Teks Dokumen —
================================
B. Susunan Perjanjian Lama (Kanon) 

             
      Ada dua (2) kanon Perjanjian Lama (PL) yang penting, yaitu ”Kanon Ibrani” dan ”Kanon Yunani”. Isinya sama, tetapi susunan kitab-kitabnya berbeda.
      Kanon Ibrani adalah daftar isi yang berlaku untuk Alkitab dalam bahasa Ibrani. Kanon Ibrani terdiri dari 24 Kitab, yang dibagi atas 3 kelompok, sebagai berikut:
a. Tora (Taurat): Kejadian – Ulangan
b. Nebiim (Nabi-Nabi):
b.1.   Terdahulu (Yosua, Hakim-hakim, Samuel, Raja-raja).
b.2.   Nabi-Nabi Kemudian (Yesaya, Yeremia, Yehezkiel, 12 Nabi). 
c. Ketubim (Kitab-kitab): Mazmur, Amsal, Ayub, Kidung Agung, Rut, Ratapan, Pengkhotbah, Ester, Daniel, Ezra, Nehemia, Tawarikh).  
Kanon Yunani menjadi 39, karena sebagian yang satu bagian dalam kanon Ibrani dihitung dua sesuai dengan bagiannya (misalnya 1 dan 2 Samuel).
          Kanon Yunani, dibagi menjadi 4 bagian besar, yakni: 

a. Taurat: Kejadian – Ulangan (Pentateukh).
================================
Bagian Latihan —
1: Menurut teks tentang kanon Perjanjian Lama, berapa jumlah kitab dalam Kanon Ibrani?
2: Tolong sebutkan semua kitab yang dimasukkan ke dalam kelompok Nabi-Nabi Terdahulu dalam teks tentang kanon Perjanjian Lama.
Baris-baris di bawah ini tidak berkaitan dengan teks tentang kanon Perjanjian Lama.

Bahan yang Diambil —
================================
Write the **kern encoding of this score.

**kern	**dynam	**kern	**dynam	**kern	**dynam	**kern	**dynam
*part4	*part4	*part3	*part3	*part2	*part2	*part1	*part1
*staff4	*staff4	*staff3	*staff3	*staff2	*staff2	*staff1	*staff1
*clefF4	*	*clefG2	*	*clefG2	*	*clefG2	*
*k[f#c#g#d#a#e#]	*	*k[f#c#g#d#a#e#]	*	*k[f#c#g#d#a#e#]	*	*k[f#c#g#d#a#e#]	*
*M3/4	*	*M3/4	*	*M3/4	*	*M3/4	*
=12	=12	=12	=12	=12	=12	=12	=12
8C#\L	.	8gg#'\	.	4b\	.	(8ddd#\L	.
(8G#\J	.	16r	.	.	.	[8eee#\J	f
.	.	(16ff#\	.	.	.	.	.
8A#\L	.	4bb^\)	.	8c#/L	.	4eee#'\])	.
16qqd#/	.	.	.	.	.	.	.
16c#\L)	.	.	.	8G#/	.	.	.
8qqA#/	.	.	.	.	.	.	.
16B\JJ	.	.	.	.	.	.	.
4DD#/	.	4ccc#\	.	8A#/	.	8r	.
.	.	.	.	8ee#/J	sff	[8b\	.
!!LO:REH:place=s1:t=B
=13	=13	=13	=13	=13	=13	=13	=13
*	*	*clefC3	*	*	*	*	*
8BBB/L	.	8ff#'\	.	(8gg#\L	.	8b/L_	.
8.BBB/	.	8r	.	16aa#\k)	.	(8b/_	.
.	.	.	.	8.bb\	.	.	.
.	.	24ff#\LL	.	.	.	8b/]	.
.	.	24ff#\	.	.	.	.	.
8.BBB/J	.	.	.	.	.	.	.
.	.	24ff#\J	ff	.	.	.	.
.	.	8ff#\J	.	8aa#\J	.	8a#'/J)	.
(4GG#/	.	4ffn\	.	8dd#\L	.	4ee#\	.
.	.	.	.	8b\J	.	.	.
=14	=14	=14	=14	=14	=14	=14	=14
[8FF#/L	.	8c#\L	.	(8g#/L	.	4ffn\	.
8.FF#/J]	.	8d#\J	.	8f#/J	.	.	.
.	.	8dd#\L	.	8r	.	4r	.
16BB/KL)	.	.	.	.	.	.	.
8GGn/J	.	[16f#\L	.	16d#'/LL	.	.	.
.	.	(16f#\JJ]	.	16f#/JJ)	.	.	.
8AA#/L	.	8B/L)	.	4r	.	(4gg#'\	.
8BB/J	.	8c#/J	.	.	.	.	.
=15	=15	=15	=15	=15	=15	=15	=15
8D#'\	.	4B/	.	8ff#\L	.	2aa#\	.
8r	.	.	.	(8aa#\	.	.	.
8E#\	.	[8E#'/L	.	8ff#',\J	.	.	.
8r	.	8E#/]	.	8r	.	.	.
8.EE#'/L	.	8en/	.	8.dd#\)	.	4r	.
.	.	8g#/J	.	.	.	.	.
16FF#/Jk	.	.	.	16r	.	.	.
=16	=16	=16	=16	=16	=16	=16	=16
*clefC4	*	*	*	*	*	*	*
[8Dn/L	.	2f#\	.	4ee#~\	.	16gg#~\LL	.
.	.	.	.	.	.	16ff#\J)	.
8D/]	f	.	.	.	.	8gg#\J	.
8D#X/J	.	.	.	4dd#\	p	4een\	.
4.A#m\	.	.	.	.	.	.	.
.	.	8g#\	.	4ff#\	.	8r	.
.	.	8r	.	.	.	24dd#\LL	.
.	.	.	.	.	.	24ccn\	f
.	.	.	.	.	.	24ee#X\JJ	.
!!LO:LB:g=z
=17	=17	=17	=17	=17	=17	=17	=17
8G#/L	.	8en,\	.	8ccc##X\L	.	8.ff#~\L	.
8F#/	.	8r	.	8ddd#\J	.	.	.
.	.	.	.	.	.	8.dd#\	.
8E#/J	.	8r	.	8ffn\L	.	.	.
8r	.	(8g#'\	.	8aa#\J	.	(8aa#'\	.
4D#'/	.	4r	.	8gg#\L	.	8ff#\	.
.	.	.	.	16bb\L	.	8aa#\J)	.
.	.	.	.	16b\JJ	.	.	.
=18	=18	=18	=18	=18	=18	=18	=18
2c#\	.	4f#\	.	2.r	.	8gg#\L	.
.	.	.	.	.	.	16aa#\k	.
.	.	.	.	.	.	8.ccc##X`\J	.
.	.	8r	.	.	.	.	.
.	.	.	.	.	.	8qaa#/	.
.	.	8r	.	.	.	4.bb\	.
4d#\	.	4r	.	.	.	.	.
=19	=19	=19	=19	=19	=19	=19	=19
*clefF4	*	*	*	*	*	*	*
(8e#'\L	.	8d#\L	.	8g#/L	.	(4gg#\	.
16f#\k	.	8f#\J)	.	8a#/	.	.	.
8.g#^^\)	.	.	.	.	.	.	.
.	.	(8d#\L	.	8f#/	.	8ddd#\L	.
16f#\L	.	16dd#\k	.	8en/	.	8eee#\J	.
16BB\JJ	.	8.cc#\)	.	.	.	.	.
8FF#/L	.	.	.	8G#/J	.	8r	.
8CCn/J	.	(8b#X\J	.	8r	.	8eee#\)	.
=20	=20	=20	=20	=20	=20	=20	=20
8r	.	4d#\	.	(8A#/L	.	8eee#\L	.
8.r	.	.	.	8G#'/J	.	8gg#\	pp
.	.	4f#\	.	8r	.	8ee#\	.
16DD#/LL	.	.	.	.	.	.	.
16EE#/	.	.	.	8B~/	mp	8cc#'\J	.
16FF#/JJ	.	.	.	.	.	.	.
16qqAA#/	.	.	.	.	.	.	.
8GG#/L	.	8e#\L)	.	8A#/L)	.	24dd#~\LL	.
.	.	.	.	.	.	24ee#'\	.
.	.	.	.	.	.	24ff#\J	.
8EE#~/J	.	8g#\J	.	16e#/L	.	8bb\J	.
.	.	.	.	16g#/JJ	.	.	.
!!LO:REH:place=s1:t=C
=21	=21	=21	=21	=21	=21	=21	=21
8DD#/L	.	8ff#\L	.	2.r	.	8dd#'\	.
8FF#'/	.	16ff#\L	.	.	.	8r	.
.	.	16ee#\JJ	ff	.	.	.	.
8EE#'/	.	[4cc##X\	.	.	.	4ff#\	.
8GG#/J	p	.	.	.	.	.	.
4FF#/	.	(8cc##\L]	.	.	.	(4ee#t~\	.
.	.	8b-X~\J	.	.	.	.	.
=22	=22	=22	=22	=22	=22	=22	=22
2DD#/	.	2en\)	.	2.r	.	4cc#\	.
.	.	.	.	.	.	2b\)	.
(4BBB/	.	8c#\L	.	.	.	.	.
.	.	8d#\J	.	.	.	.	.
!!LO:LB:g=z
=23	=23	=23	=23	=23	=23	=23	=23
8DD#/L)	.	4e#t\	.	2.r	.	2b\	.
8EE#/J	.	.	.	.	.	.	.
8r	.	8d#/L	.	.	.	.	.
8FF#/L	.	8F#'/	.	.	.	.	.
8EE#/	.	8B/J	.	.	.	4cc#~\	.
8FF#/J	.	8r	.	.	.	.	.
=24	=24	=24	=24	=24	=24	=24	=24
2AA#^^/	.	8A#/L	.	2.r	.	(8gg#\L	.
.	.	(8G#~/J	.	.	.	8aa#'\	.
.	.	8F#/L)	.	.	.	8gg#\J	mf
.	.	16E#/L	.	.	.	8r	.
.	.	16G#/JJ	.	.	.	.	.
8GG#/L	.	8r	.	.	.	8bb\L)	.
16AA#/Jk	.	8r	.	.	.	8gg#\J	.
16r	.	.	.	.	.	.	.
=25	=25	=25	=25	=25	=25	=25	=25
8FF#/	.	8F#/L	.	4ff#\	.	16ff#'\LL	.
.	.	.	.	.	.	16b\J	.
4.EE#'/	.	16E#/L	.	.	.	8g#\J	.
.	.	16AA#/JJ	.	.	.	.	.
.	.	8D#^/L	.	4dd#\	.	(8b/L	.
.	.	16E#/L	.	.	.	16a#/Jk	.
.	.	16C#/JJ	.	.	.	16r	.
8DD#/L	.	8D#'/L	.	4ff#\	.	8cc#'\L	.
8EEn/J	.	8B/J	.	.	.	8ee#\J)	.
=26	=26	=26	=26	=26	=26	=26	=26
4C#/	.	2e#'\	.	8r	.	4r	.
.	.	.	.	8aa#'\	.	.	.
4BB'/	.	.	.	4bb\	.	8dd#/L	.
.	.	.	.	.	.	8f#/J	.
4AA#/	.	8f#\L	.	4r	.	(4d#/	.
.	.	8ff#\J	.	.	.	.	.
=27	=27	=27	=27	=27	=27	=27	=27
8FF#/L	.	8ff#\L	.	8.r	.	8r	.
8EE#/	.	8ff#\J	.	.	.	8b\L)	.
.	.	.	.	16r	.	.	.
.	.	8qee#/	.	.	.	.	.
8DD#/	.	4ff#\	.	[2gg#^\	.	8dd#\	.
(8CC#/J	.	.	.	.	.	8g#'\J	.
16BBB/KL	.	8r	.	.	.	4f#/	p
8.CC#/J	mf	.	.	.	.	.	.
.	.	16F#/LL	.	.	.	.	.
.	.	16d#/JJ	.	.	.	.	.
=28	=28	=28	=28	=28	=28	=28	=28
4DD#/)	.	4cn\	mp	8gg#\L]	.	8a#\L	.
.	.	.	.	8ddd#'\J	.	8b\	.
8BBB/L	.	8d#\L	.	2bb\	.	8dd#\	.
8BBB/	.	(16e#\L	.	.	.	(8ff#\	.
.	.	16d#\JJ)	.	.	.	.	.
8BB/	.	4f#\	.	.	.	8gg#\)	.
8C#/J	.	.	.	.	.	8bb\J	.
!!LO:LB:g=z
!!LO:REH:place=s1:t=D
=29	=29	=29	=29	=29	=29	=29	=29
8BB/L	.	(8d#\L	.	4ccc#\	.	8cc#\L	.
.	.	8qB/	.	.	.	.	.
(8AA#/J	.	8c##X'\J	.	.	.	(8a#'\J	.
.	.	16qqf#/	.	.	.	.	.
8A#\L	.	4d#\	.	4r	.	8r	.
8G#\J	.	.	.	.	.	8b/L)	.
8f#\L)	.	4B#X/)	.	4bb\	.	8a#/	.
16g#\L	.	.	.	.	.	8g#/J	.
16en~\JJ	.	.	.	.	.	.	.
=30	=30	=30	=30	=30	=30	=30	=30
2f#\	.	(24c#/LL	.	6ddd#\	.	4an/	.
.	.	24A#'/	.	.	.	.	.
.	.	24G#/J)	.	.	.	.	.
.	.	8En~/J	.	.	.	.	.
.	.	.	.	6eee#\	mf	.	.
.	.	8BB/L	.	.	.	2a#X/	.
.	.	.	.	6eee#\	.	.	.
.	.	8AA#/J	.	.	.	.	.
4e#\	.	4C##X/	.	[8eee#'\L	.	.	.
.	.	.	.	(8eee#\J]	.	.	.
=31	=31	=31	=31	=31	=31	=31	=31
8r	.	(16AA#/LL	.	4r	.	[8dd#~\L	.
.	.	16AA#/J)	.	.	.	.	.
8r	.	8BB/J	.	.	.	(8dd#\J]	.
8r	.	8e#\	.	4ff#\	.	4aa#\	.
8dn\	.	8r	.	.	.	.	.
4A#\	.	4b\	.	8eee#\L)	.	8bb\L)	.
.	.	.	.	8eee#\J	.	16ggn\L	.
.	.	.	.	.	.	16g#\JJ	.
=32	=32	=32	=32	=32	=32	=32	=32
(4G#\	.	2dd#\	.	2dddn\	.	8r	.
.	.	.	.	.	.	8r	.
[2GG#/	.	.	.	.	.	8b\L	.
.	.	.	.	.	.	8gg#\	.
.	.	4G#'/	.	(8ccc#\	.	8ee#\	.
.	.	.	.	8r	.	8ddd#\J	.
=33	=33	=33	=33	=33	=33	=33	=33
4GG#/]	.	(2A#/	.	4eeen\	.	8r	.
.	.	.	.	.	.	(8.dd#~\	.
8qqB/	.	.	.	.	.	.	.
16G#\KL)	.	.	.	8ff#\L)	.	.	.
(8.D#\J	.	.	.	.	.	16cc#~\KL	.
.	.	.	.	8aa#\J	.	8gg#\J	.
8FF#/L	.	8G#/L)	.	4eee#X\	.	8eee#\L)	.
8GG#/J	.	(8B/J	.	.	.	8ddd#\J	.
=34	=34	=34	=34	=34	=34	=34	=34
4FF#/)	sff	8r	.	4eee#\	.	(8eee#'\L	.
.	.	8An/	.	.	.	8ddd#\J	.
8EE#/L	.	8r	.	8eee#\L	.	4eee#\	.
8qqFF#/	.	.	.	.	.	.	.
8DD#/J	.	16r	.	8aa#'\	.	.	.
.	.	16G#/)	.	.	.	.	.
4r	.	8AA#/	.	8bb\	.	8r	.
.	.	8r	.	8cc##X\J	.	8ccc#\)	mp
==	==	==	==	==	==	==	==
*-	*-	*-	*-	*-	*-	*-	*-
================================
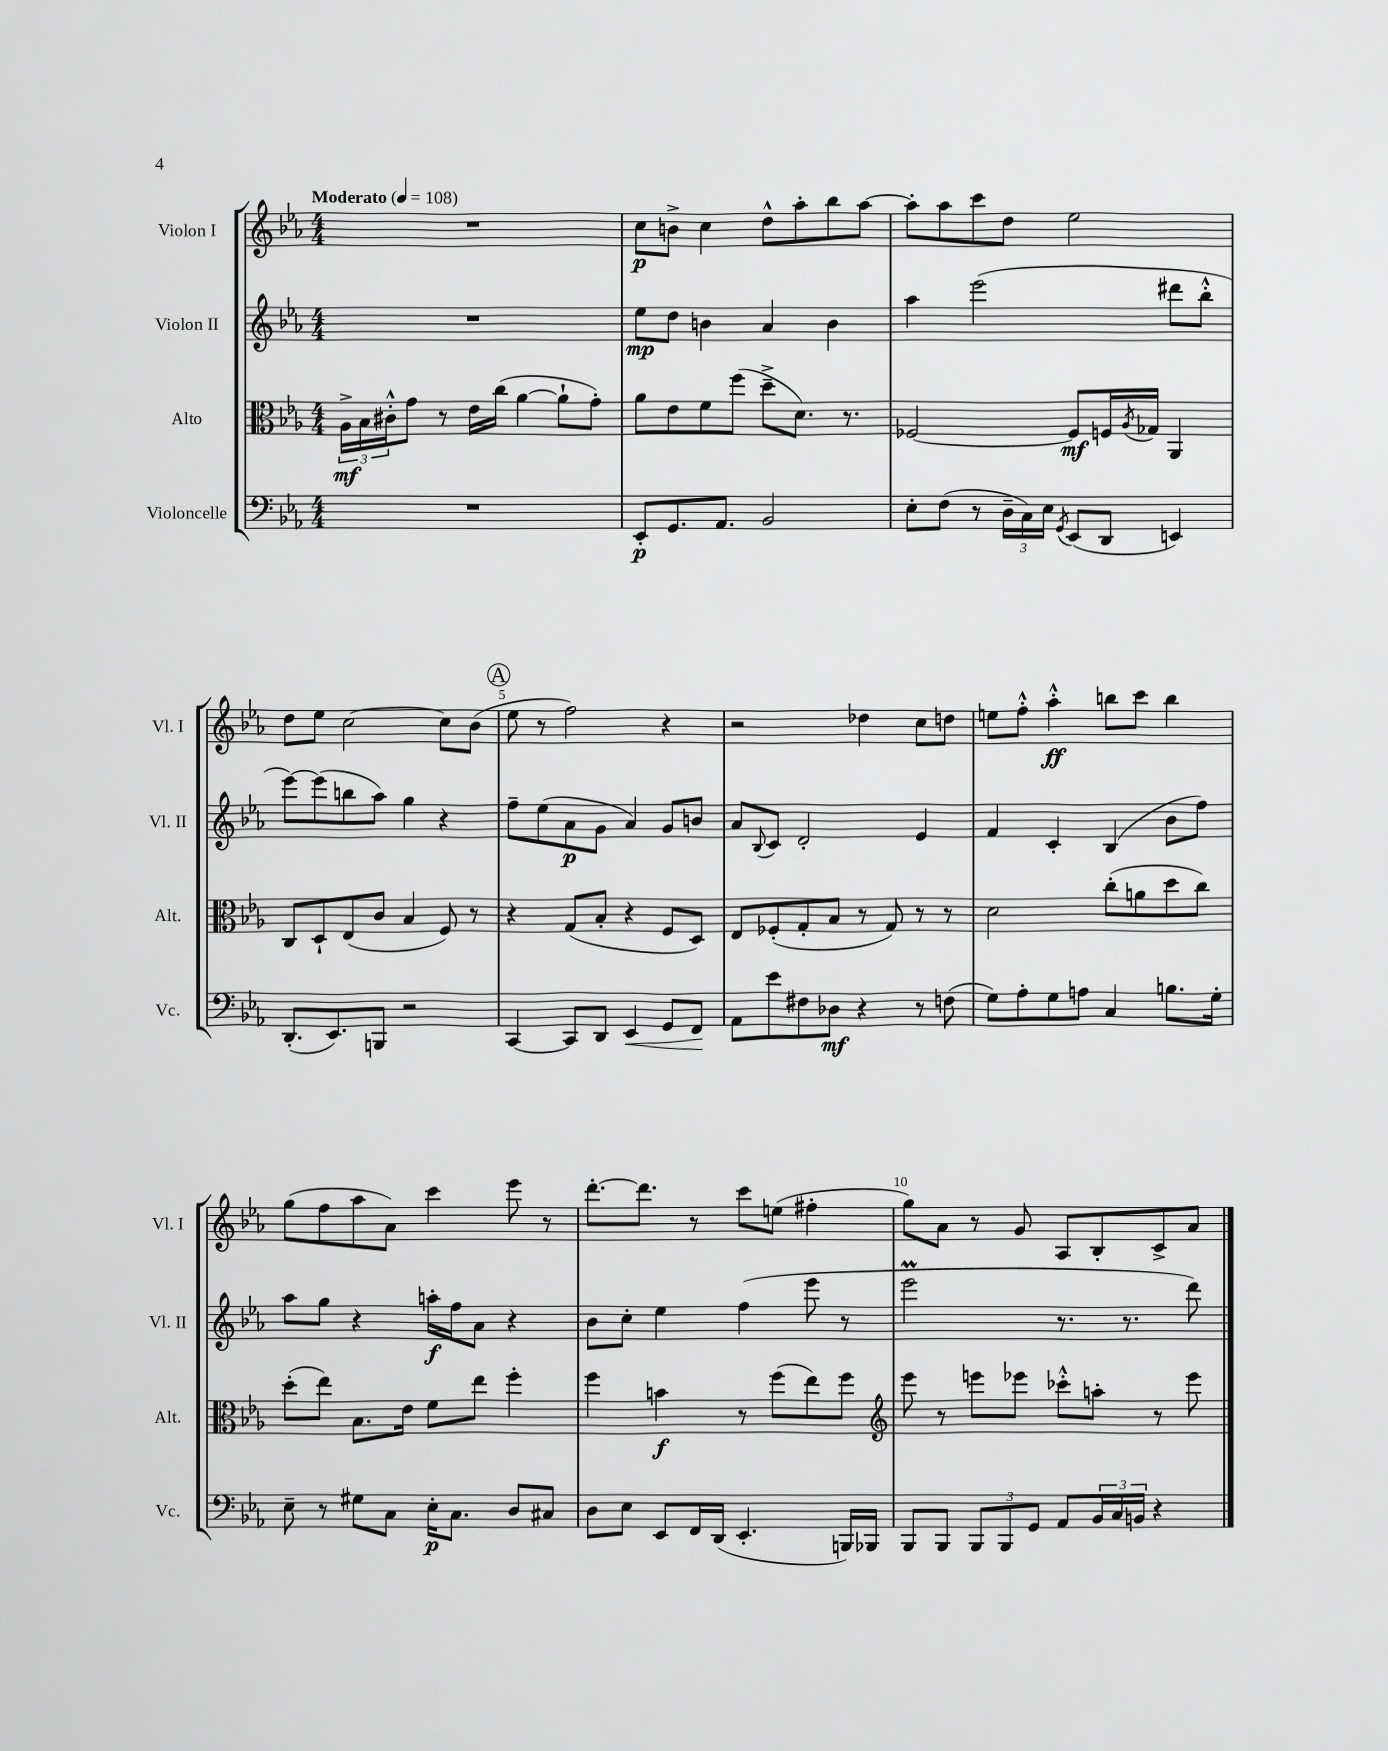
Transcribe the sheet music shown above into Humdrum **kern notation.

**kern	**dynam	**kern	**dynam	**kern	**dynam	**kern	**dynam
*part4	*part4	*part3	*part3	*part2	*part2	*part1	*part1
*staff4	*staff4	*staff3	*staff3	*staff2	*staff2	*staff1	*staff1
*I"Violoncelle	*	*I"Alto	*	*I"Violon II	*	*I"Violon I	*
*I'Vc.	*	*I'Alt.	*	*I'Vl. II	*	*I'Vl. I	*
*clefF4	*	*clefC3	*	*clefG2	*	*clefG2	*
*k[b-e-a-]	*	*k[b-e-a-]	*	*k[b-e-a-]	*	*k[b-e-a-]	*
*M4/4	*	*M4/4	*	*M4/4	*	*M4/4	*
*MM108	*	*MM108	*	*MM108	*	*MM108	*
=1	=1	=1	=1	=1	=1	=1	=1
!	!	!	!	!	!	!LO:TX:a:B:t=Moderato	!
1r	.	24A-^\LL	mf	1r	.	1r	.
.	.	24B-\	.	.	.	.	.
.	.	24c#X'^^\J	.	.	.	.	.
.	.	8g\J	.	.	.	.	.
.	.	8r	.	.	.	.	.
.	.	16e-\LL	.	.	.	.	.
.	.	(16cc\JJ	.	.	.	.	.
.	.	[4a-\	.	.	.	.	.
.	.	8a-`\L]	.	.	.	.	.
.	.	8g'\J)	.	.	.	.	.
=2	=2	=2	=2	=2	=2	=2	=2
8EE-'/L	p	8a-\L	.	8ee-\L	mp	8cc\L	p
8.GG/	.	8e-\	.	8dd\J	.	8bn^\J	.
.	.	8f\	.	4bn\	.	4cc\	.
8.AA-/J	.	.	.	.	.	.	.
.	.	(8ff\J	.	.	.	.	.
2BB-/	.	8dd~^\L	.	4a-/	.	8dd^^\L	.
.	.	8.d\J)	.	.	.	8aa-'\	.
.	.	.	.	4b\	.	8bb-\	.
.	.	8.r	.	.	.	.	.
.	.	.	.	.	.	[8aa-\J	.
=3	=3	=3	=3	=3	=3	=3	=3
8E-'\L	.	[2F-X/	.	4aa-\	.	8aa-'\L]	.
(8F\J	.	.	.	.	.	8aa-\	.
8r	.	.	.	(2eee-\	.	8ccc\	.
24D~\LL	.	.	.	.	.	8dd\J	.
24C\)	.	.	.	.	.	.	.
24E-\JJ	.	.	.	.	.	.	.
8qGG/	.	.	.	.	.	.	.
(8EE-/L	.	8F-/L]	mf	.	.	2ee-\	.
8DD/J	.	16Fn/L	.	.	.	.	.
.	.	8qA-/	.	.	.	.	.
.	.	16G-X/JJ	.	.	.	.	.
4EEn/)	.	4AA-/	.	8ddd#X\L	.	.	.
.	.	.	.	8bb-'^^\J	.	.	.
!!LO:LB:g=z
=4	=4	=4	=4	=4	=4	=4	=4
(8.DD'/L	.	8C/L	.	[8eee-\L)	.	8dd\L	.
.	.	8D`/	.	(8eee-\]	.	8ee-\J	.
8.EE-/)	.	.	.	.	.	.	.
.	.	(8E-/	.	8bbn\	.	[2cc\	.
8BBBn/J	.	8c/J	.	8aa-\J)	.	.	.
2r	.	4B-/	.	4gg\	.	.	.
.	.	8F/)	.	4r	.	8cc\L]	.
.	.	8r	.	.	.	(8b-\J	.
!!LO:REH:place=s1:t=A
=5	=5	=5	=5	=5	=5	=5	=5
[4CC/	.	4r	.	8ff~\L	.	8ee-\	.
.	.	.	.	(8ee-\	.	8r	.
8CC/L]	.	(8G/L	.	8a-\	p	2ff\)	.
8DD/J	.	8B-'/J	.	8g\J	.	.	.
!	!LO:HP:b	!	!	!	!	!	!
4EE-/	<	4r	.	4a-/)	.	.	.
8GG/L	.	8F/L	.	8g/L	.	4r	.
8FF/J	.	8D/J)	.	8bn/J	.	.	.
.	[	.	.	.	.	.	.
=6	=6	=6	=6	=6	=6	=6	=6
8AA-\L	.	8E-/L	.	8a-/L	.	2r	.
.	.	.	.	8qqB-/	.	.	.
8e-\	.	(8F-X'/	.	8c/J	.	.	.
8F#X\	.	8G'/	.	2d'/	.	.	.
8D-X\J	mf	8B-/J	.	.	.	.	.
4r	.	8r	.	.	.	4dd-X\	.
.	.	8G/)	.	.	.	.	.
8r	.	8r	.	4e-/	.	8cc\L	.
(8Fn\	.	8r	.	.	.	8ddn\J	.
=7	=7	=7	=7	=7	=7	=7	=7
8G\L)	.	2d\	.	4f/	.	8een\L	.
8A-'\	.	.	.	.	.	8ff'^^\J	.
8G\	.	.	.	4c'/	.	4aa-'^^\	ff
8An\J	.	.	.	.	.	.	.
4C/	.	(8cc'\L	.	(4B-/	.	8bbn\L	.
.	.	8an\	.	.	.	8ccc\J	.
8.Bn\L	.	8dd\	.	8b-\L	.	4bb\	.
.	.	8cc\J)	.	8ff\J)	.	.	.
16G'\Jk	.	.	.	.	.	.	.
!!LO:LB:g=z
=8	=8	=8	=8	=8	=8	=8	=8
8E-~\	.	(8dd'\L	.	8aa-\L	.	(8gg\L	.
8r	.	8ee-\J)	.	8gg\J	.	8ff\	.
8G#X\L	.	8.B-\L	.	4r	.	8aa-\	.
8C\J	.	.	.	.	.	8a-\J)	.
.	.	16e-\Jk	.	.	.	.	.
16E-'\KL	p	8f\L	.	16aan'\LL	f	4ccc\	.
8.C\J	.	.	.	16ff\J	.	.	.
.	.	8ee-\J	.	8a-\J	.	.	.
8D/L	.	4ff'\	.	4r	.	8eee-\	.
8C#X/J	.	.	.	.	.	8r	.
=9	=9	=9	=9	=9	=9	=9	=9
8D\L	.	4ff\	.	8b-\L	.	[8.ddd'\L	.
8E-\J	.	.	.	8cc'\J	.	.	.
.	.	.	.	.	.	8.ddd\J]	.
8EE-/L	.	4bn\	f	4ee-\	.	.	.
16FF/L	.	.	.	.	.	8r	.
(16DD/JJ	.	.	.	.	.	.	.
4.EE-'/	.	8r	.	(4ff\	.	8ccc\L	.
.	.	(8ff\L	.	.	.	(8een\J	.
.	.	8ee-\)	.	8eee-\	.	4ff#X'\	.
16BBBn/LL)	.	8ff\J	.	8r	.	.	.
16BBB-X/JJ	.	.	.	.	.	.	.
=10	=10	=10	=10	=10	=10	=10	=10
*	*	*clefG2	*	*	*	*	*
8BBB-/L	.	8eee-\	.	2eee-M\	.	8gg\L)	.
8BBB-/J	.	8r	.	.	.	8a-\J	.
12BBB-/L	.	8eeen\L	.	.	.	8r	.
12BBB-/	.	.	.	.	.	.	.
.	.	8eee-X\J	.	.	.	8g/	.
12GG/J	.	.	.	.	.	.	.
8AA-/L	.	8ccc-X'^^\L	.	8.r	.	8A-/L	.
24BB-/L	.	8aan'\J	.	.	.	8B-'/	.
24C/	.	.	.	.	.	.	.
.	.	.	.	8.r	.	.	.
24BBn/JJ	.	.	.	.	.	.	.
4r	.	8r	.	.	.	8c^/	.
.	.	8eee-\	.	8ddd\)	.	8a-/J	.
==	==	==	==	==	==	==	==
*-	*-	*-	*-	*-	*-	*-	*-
================================
Hasil Latihan —
1: Kanon Ibrani terdiri dari 24 kitab.

2: Yosua, Hakim-hakim, Samuel, Raja-raja.